King and Queen as Two–headed Monster
The Queen, never popular to begin with in France, also bore the brunt of popular anger in 1792, as seen in images of the King and Queen as animals. This reversal from old regime portrayals of the monarchy is made more remarkable by the fact that beyond 1789 cartoons tried, if somewhat unsuccessfully, to integrate royalty and revolution.

Louis Rides a Pig
Equestrian skills were expected of a monarch. But portraying the King mounted on a pig was most unflattering. Linking royalty to animals was a theme that emerged after the flight to Varennes.

Louis as No More Than a Man
Part of the revolutionary undermining of the monarchy becomes evident in this profile of Louis XVI, shown here without his wig or finery.

Louis as a Drunkard
This image of Louis, already altered by commoner attire and a Phrygian cap, added a raised bottle. This transformation could scarcely have been anticipated even a year or two into the Revolution.

Louis as a Drinker
The arrest of the King prompted an outpouring of sentiment against Louis. Like his grandfather, Louis XV, whose early reputation as "Louis the Well–Loved" faded by the end of his long reign, Louis XVI now became the focus for all sorts of discontents. This image depicting Louis as incapable of governing himself, let alone France, reveals the depth of the scorn expressed.

Louis XVI, King of the French, born 23 August 1754.
Early in the Revolution, LaFayette was among the most visible and popular leaders, in part because of his participation in the American revolution and his relationship to George Washington, Thomas Jefferson, and others. Further, though noble, he had been sympathetic to the Third Estate.

Long Live Liberty
Cartoonists extrapolated more and more on a new Louis as the Revolution went along. Here, a rather rumpled King, dressed more like a shopkeeper than a monarch, opens a cage to let liberty out. Many scholars argue that the King was already desacralized as much as a couple of decades before the Revolution.

Louis XVI, King of the French
This fascinating print, likely produced before the King’s flight from Paris, takes the Louis XVI of the old regime and makes him a revolutionary with the addition of the Phrygian cap. While the engraver’s intention remains absolutely unknown, contemporaries might have seen this as mocking Louis’s new position in the Revolution.

Louis XVI
Here was the "body politic" of the old regime.
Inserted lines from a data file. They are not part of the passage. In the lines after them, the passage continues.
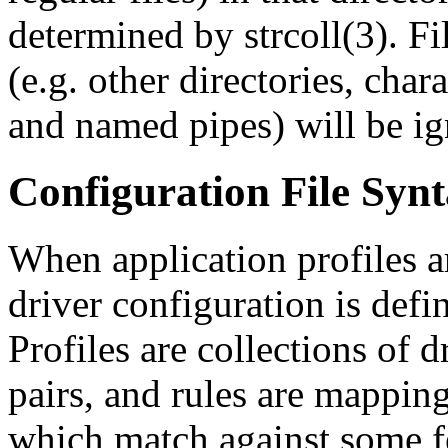
determined by strcoll(3). Fil
(e.g. other directories, char
and named pipes) will be ig
Configuration File Syn
When application profiles ar
driver configuration is defi
Profiles are collections of d
pairs, and rules are mappi
which match against some fe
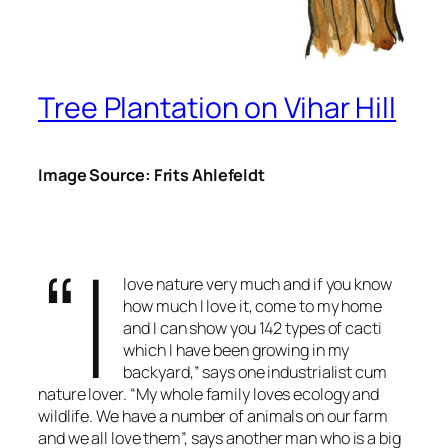
Tree Plantation on Vihar Hill
Image Source: Frits Ahlefeldt
“I
love nature very much and if you know
how much I love it, come to my home
and I can show you 142 types of cacti
which I have been growing in my
backyard,” says one industrialist cum
nature lover. “My whole family loves ecology and
wildlife. We have a number of animals on our farm
and we all love them”, says another man who is a big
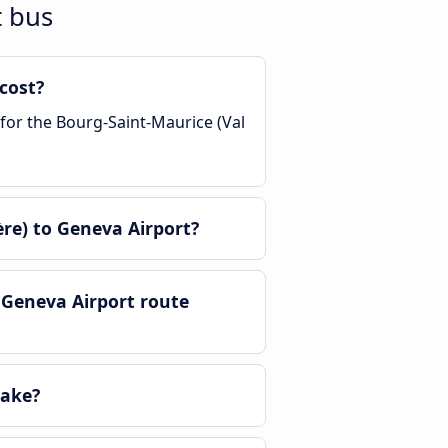
t bus
cost?
 for the Bourg-Saint-Maurice (Val
re) to Geneva Airport?
 Geneva Airport route
take?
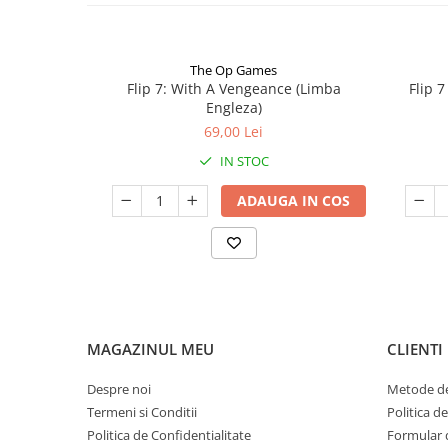
The Op Games
Flip 7: With A Vengeance (Limba
Flip 
Engleza)
69,00 Lei
IN STOC
ADAUGA IN COS
MAGAZINUL MEU
CLIENTI
Despre noi
Metode de
Termeni si Conditii
Politica d
Politica de Confidentialitate
Formular 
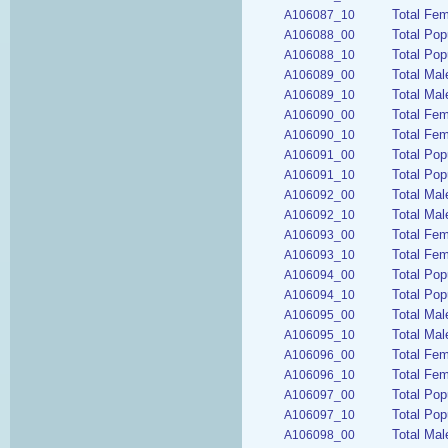
Total Fem
A106087_10
Total Pop
A106088_00
Total Pop
A106088_10
Total Mal
A106089_00
Total Mal
A106089_10
Total Fem
A106090_00
Total Fem
A106090_10
Total Pop
A106091_00
Total Pop
A106091_10
Total Mal
A106092_00
Total Mal
A106092_10
Total Fem
A106093_00
Total Fem
A106093_10
Total Pop
A106094_00
Total Pop
A106094_10
Total Mal
A106095_00
Total Mal
A106095_10
Total Fem
A106096_00
Total Fem
A106096_10
Total Pop
A106097_00
Total Pop
A106097_10
Total Ma
A106098_00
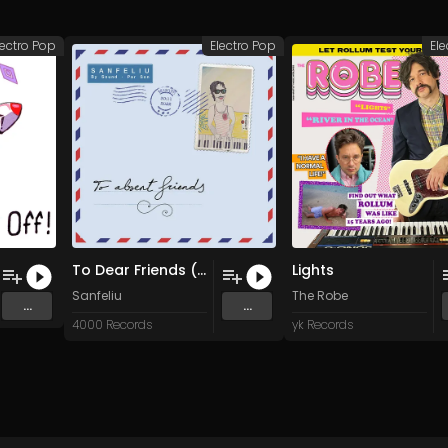
lectro Pop
Electro Pop
Ele
To Dear Friends (Original Mix)
Lights
Sanfeliu
The Robe
...
...
4000 Records
yk Records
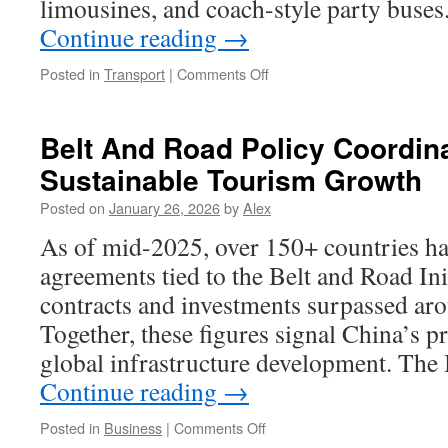
limousines, and coach-style party buses
Continue reading
→
on
Posted in
Transport
|
Comments Off
Party
Bus
Company
Belt And Road Policy Coordina
Wheat
Sustainable Tourism Growth
Ridge
Colorado
Posted on
January 26, 2026
by
Alex
Offers
Seasonal
As of mid-2025, over 150+ countries ha
Discounts
agreements tied to the Belt and Road Ini
and
Promotions
contracts and investments surpassed aro
Together, these figures signal China’s p
global infrastructure development. The 
Continue reading
→
on
Posted in
Business
|
Comments Off
Belt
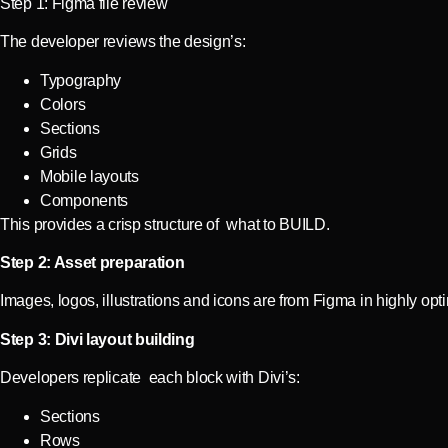
Step 1: Figma file review
The developer reviews the design’s:
Typography
Colors
Sections
Grids
Mobile layouts
Components
This provides a crisp structure of what to BUILD.
Step 2: Asset preparation
Images, logos, illustrations and icons are from Figma in highly op
Step 3: Divi layout building
Developers replicate each block with Divi’s:
Sections
Rows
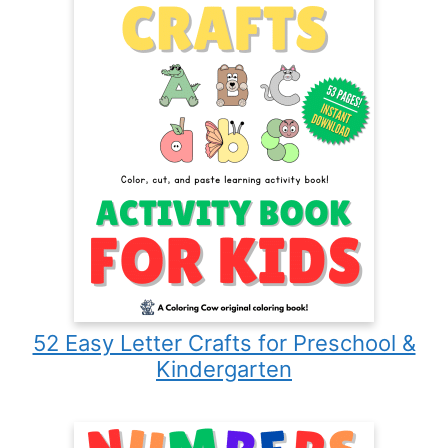
52 Easy Letter Crafts for Preschool &
Kindergarten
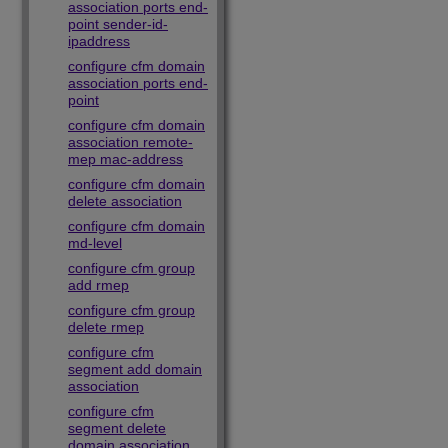
association ports end-
point sender-id-
ipaddress
configure cfm domain
association ports end-
point
configure cfm domain
association remote-
mep mac-address
configure cfm domain
delete association
configure cfm domain
md-level
configure cfm group
add rmep
configure cfm group
delete rmep
configure cfm
segment add domain
association
configure cfm
segment delete
domain association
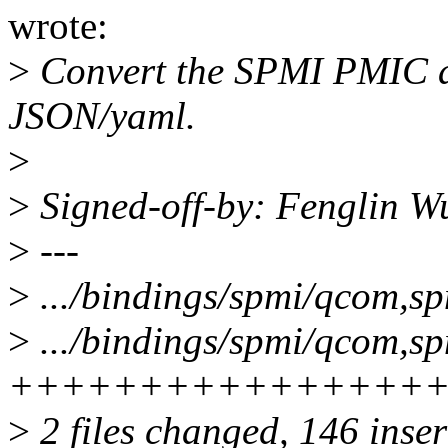
wrote:
>
Convert the SPMI PMIC a
JSON/yaml.
>
>
Signed-off-by: Fenglin 
>
---
>
.../bindings/spmi/qcom,spm
>
.../bindings/spmi/qcom,s
++++++++++++++++
>
2 files changed, 146 inser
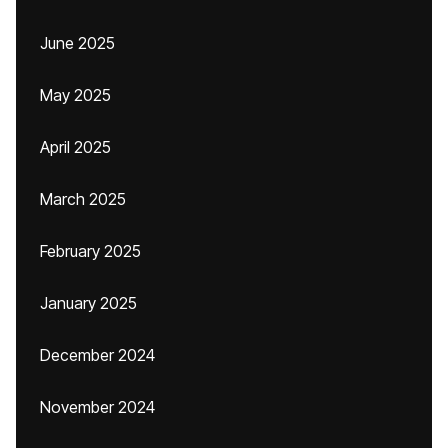
June 2025
May 2025
April 2025
March 2025
February 2025
January 2025
December 2024
November 2024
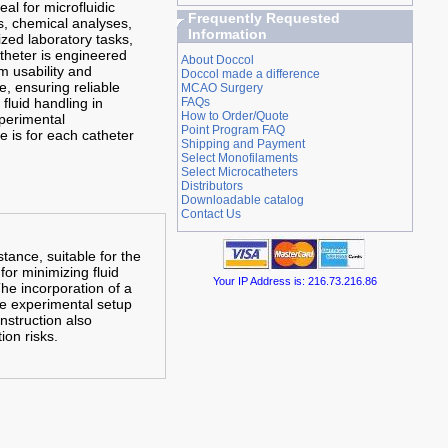
eal for microfluidic
Frequently Requested
, chemical analyses,
Information
ized laboratory tasks,
theter is engineered
About Doccol
 usability and
Doccol made a difference
, ensuring reliable
MCAO Surgery
fluid handling in
FAQs
How to Order/Quote
perimental
Point Program FAQ
e is for each catheter
Shipping and Payment
Select Monofilaments
Select Microcatheters
Distributors
Downloadable catalog
Contact Us
tance, suitable for the
for minimizing fluid
Your IP Address is: 216.73.216.86
The incorporation of a
the experimental setup
nstruction also
ion risks.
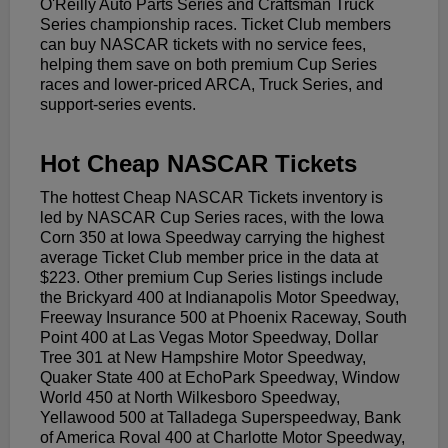
O'Reilly Auto Parts Series and Craftsman Truck
Series championship races. Ticket Club members
can buy NASCAR tickets with no service fees,
helping them save on both premium Cup Series
races and lower-priced ARCA, Truck Series, and
support-series events.
Hot Cheap NASCAR Tickets
The hottest Cheap NASCAR Tickets inventory is
led by NASCAR Cup Series races, with the Iowa
Corn 350 at Iowa Speedway carrying the highest
average Ticket Club member price in the data at
$223. Other premium Cup Series listings include
the Brickyard 400 at Indianapolis Motor Speedway,
Freeway Insurance 500 at Phoenix Raceway, South
Point 400 at Las Vegas Motor Speedway, Dollar
Tree 301 at New Hampshire Motor Speedway,
Quaker State 400 at EchoPark Speedway, Window
World 450 at North Wilkesboro Speedway,
Yellawood 500 at Talladega Superspeedway, Bank
of America Roval 400 at Charlotte Motor Speedway,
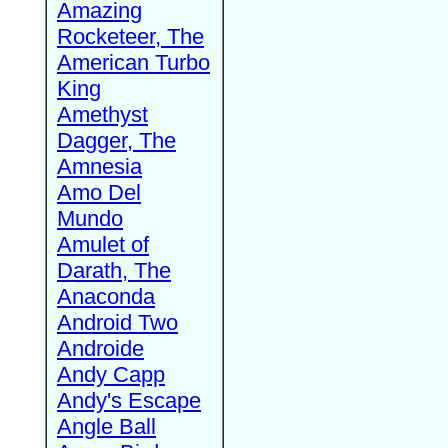
Amazing
Rocketeer, The
American Turbo
King
Amethyst
Dagger, The
Amnesia
Amo Del
Mundo
Amulet of
Darath, The
Anaconda
Android Two
Androide
Andy Capp
Andy's Escape
Angle Ball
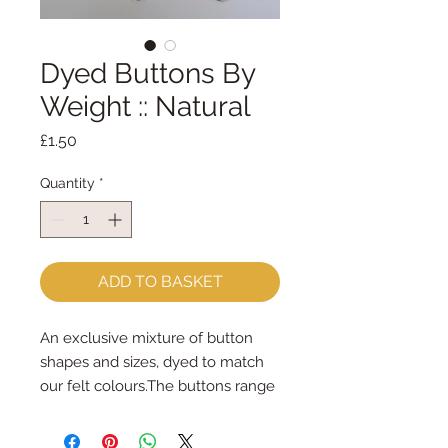
Dyed Buttons By
Weight :: Natural
Price
£1.50
Quantity
*
ADD TO BASKET
An exclusive mixture of button 
shapes and sizes, dyed to match 
our felt colours.The buttons range 
in size from 6mm - 45mm.Some 
are sew-through, some are 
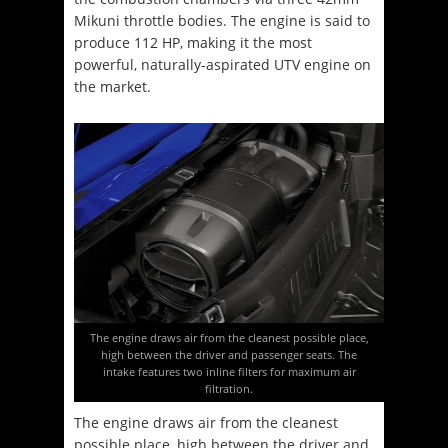
Mikuni throttle bodies. The engine is said to
produce 112 HP, making it the most
powerful, naturally-aspirated UTV engine on
the market.
The engine draws air from the cleanest possible place,
high between the driver and passenger seats. The
intake features two inline filters for maximum air
filtration.
The engine draws air from the cleanest
possible place, high between the driver and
Theoretically, France existed only as an entity in the body of the King. The citizens were his subjects; the geographical parts linked together only through the monarch. Robed and wigged, he was an emblem of a centuries–old regime.

Execution of Louis XVI, January 21, 1793, 10:22 in the morning
This image shows much the same scene on the platform as the preceding one, but the surroundings are much more in evidence. Visible here are the troops. Eight to nine thousand were mobilized to avoid any efforts at rescue. This is clearly the last moment as Louis XVI has his coat off and his hands secured behind his back. The confessor steadies the King.

Son of Saint–Louis Going Up to Heaven . . .
Many scholars would argue that Louis XVI’s finest moment came from his bravery at his execution. Even when he was forbidden from saying a last few words to those gathered to see him executed, he remained unflinching, retaining his composure. Here one can see the confessor, Edgeworth de Firmont, selected by Louis himself.

Louis XVI and His Family (20 January 1793)
Not shown in this or other scenes here is the fact that between the King’s two visits he ate a last meal. At this time he was denied, as was custom, a knife to avoid suicide. Louis was angered that his jailers thought he was so sinful as to take his own life.